* Metin bloğu *
-----
Müslüman Nasıl Temiz Yaşar?

Temizlik, ruhlara ferahlık veren bir kelime. Bulunduğu hemen her yeri güzelleştiren bir yönü var bu güzel kelimenin. Rabbimiz Kur’an’da “tertemiz olan kulları sevdiğini” bildirir. Temizlikle îman arasındaki ilişkiye dikkat çeker. Huzuruna arı duru ve pırıl pırıl gelinmesini ister. Görünen ve görünmeyen yönleriyle kulunun kirli-paslı olmamasını, her fırsatta temiz kalmasını ve hatta tertemiz olma gayretine soyunmasını murad eder.
-----
* Veri seti kesiti *
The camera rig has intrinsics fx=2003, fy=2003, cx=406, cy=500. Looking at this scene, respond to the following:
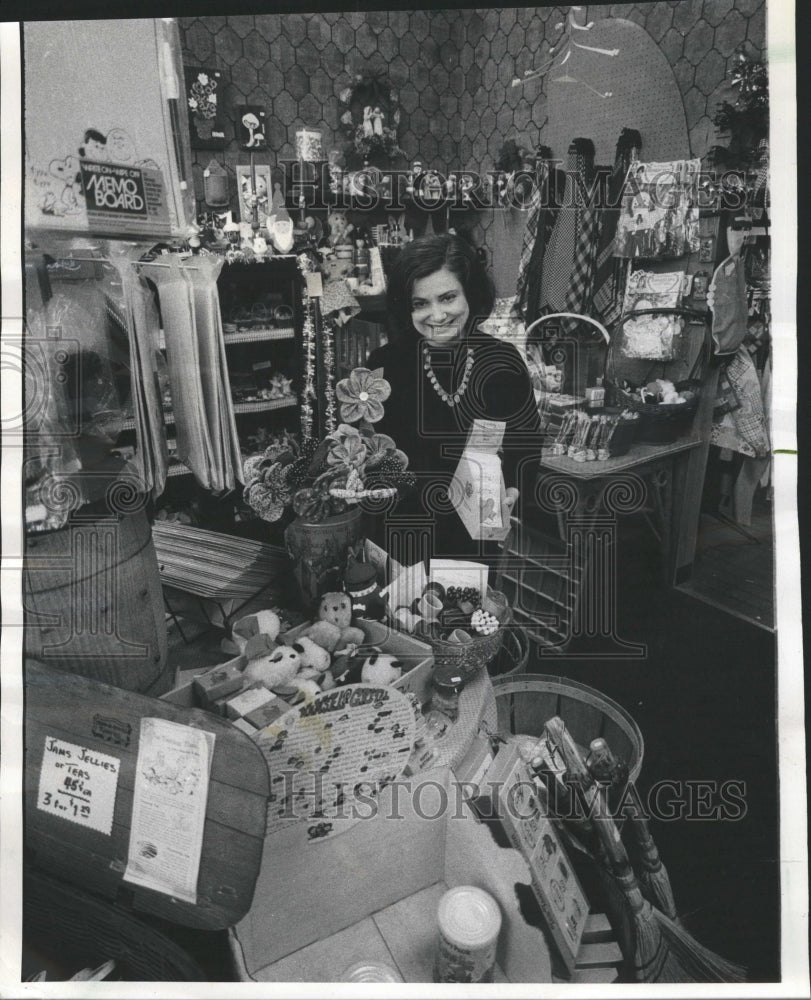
-----
Temizlik metninin “Müslüman Nasıl Temiz” sözleriyle başlayıp “soyunmasını murad eder.” sözlerinden sonra biten kısmını, “ferahlık” yerine “huzur” koyarak düzenleyin ve yeniden yazın.

* Çözüm *
Müslüman Nasıl Temiz Yaşar?

Temizlik, ruhlara huzur veren bir kelime. Bulunduğu hemen her yeri güzelleştiren bir yönü var bu güzel kelimenin. Rabbimiz Kur’an’da “tertemiz olan kulları sevdiğini” bildirir. Temizlikle îman arasındaki ilişkiye dikkat çeker. Huzuruna arı duru ve pırıl pırıl gelinmesini ister. Görünen ve görünmeyen yönleriyle kulunun kirli-paslı olmamasını, her fırsatta temiz kalmasını ve hatta tertemiz olma gayretine soyunmasını murad eder.